What do I do if a client refuses to complete the intake form?

Explore why. Some clients fear a breach of confidentiality or worry their answers will be used against them. Reaffirm confidentiality protections, explain that the assessment supports safe, tailored treatment, and offer to complete it verbally during the session if writing feels too burdensome. Document the refusal and any verbal assessment conducted.

How do I store the intake assessment securely?

File the completed form in the client’s secure digital record within your practice management system, not loose papers or spreadsheets. Use role-based access controls so only authorized clinicians can view it. Make sure your system is HIPAA-compliant with encryption, audit logs, and regular backups.

Can I use the same intake form for all client types?

The template structure (demographics, medical history, mental status, treatment plan) applies across specialties. However, emphasize different sections based on your setting. A mental health practice highlights psychiatric symptoms and trauma. A substance use program emphasizes use history and withdrawal risk. Customize the template to your client population.

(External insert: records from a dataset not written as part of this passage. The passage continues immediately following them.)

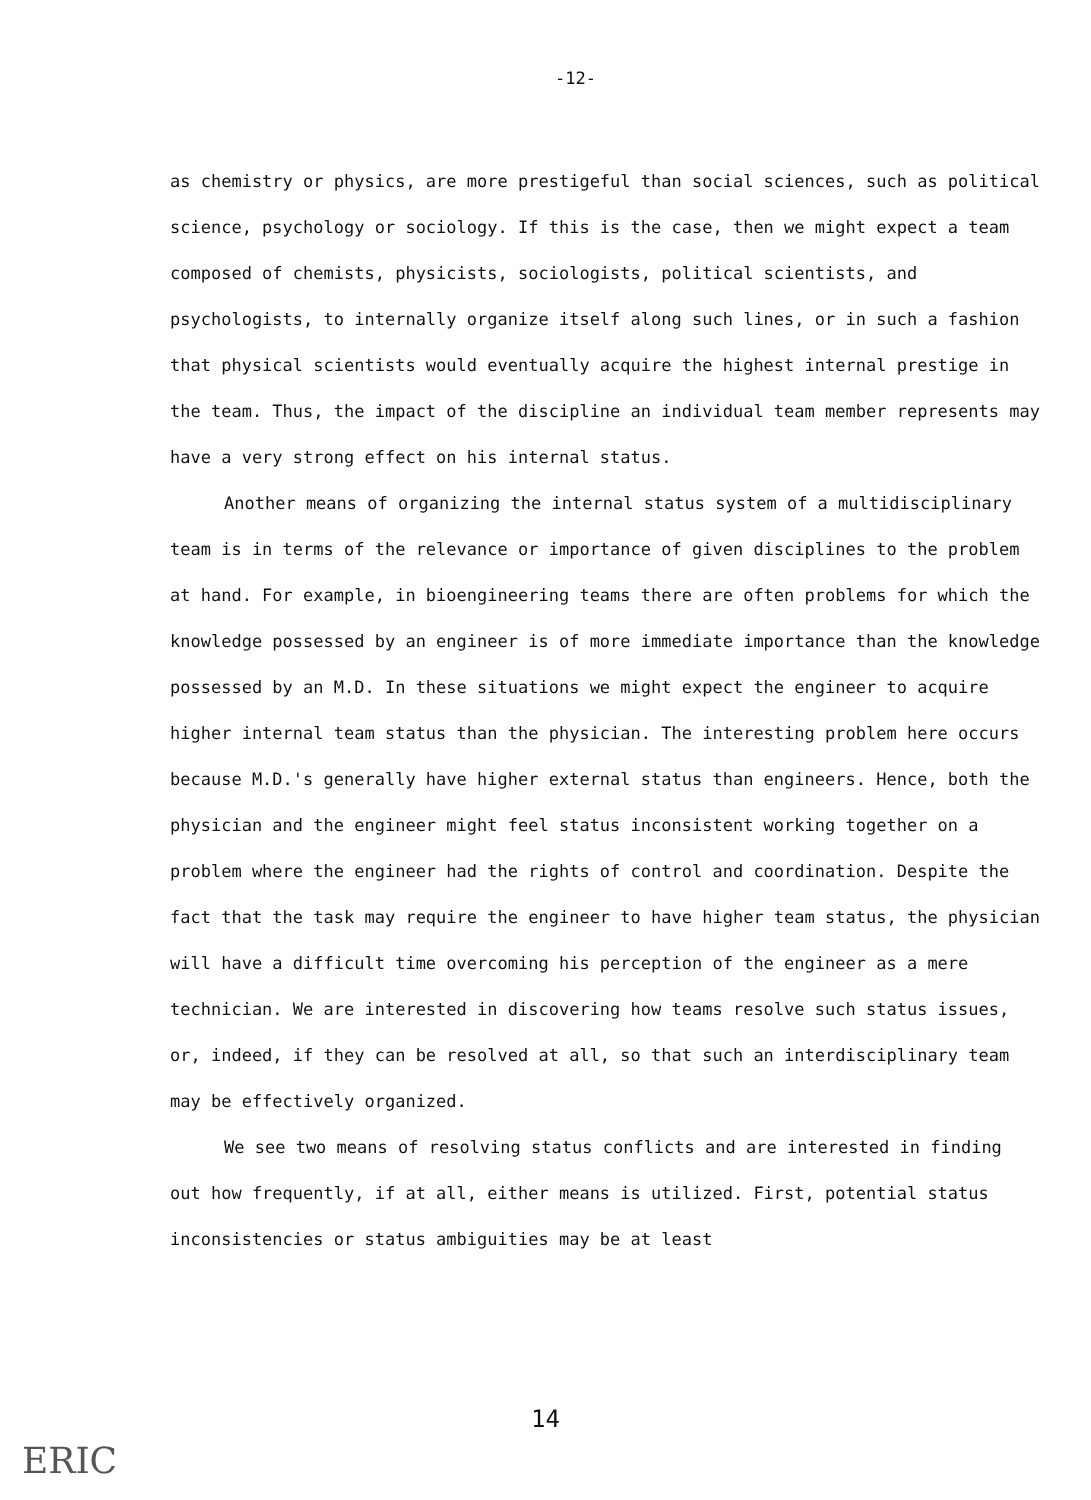-12-
as chemistry or physics, are more prestigeful than social sciences, such as political science, psychology or sociology. If this is the case, then we might expect a team composed of chemists, physicists, sociologists, political scientists, and psychologists, to internally organize itself along such lines, or in such a fashion that physical scientists would eventually acquire the highest internal prestige in the team. Thus, the impact of the discipline an individual team member represents may have a very strong effect on his internal status.
Another means of organizing the internal status system of a multidisciplinary team is in terms of the relevance or importance of given disciplines to the problem at hand. For example, in bioengineering teams there are often problems for which the knowledge possessed by an engineer is of more immediate importance than the knowledge possessed by an M.D. In these situations we might expect the engineer to acquire higher internal team status than the physician. The interesting problem here occurs because M.D.'s generally have higher external status than engineers. Hence, both the physician and the engineer might feel status inconsistent working together on a problem where the engineer had the rights of control and coordination. Despite the fact that the task may require the engineer to have higher team status, the physician will have a difficult time overcoming his perception of the engineer as a mere technician. We are interested in discovering how teams resolve such status issues, or, indeed, if they can be resolved at all, so that such an interdisciplinary team may be effectively organized.
We see two means of resolving status conflicts and are interested in finding out how frequently, if at all, either means is utilized. First, potential status inconsistencies or status ambiguities may be at least
14
ERIC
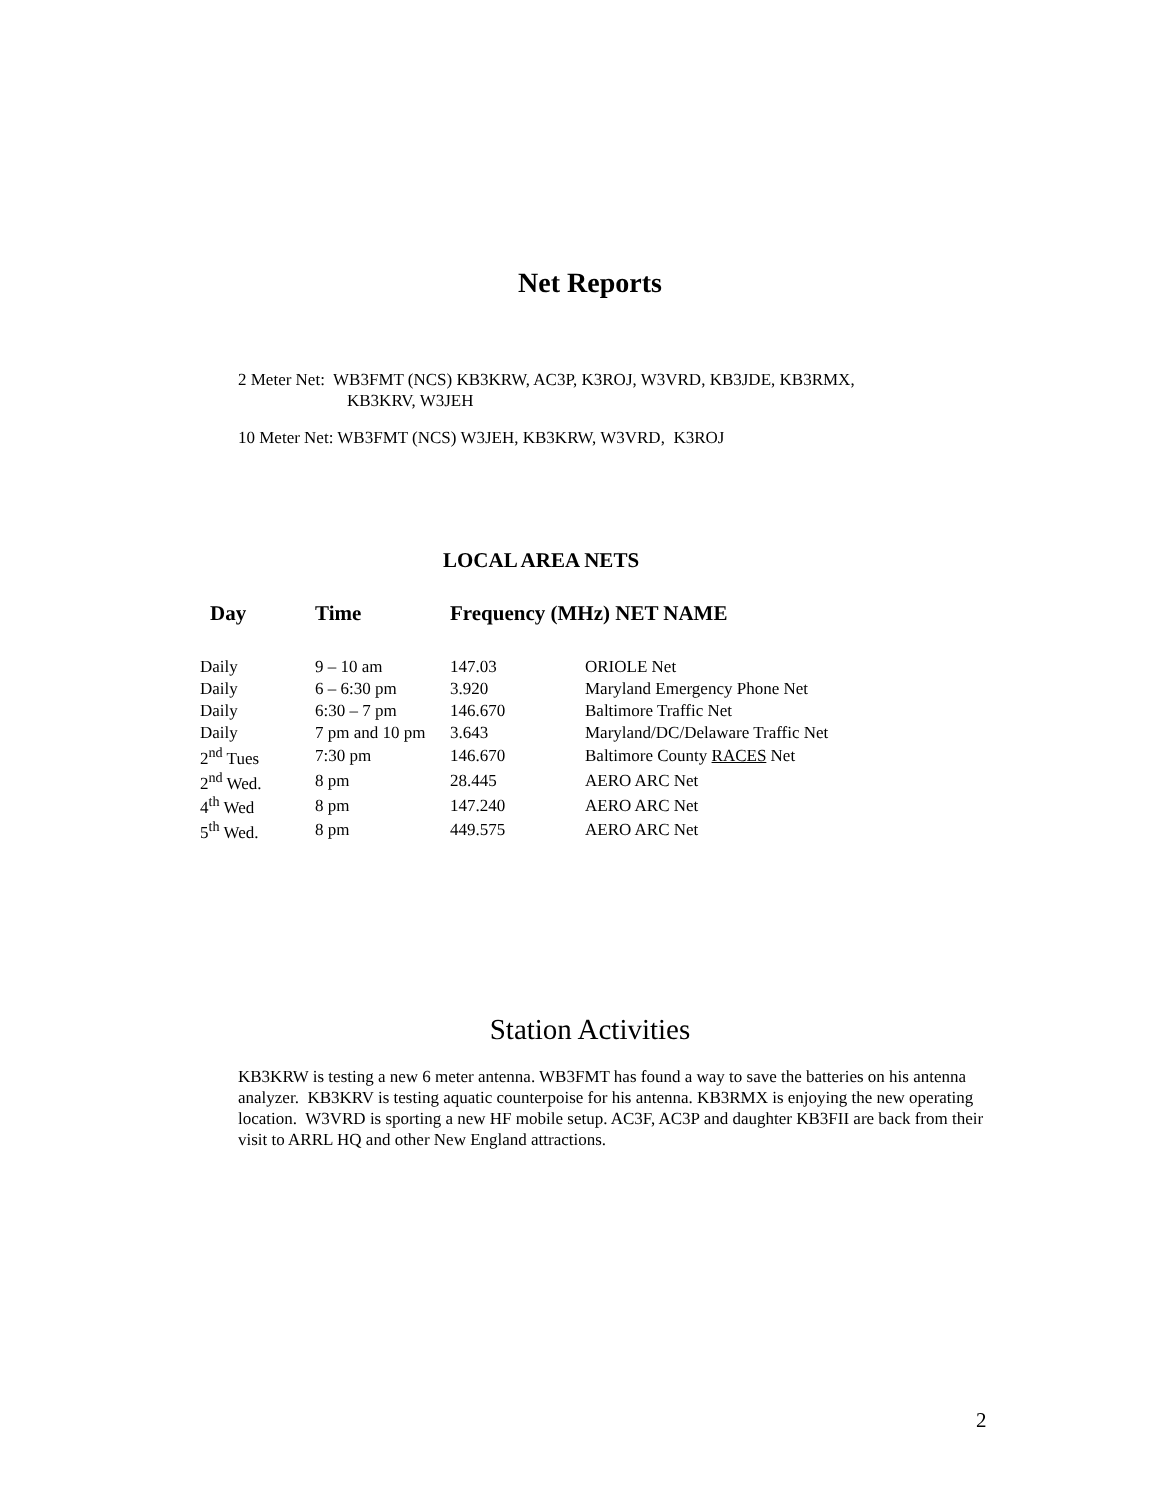Net Reports
2 Meter Net: WB3FMT (NCS) KB3KRW, AC3P, K3ROJ, W3VRD, KB3JDE, KB3RMX,
KB3KRV, W3JEH
10 Meter Net: WB3FMT (NCS) W3JEH, KB3KRW, W3VRD, K3ROJ
LOCAL AREA NETS
| Day | Time | Frequency (MHz) NET NAME | |
| --- | --- | --- | --- |
| Daily | 9 – 10 am | 147.03 | ORIOLE Net |
| Daily | 6 – 6:30 pm | 3.920 | Maryland Emergency Phone Net |
| Daily | 6:30 – 7 pm | 146.670 | Baltimore Traffic Net |
| Daily | 7 pm and 10 pm | 3.643 | Maryland/DC/Delaware Traffic Net |
| 2<sup>nd</sup> Tues | 7:30 pm | 146.670 | Baltimore County RACES Net |
| 2<sup>nd</sup> Wed. | 8 pm | 28.445 | AERO ARC Net |
| 4<sup>th</sup> Wed | 8 pm | 147.240 | AERO ARC Net |
| 5<sup>th</sup> Wed. | 8 pm | 449.575 | AERO ARC Net |
Station Activities
KB3KRW is testing a new 6 meter antenna. WB3FMT has found a way to save the batteries on his antenna analyzer. KB3KRV is testing aquatic counterpoise for his antenna. KB3RMX is enjoying the new operating location. W3VRD is sporting a new HF mobile setup. AC3F, AC3P and daughter KB3FII are back from their visit to ARRL HQ and other New England attractions.
2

How often should I update a client’s intake assessment?

Conduct a full reassessment annually or when significant changes occur (new diagnosis, medication change, housing instability). Brief check-ins on current symptoms and medication compliance can happen at each session without redoing the entire intake.

What is the CPT code for an intake assessment?

There isn’t one universal code. In behavioral health, clinicians most often bill an intake assessment as CPT code 90791 (psychiatric diagnostic evaluation) or 90792 (with medical services). Substance use programs may use HCPCS code H0001 for an alcohol or drug assessment. Confirm the correct code with the payer, since coverage rules vary.

What questions should you ask during an intake assessment?

Cover each core domain: the presenting concern in the client’s own words, medical and psychiatric history, current medications, substance use, and social and family history, then a mental status check and a question about risk of harm to self or others. A consistent set of intake assessment questions keeps the interview thorough and makes sure nothing critical is missed.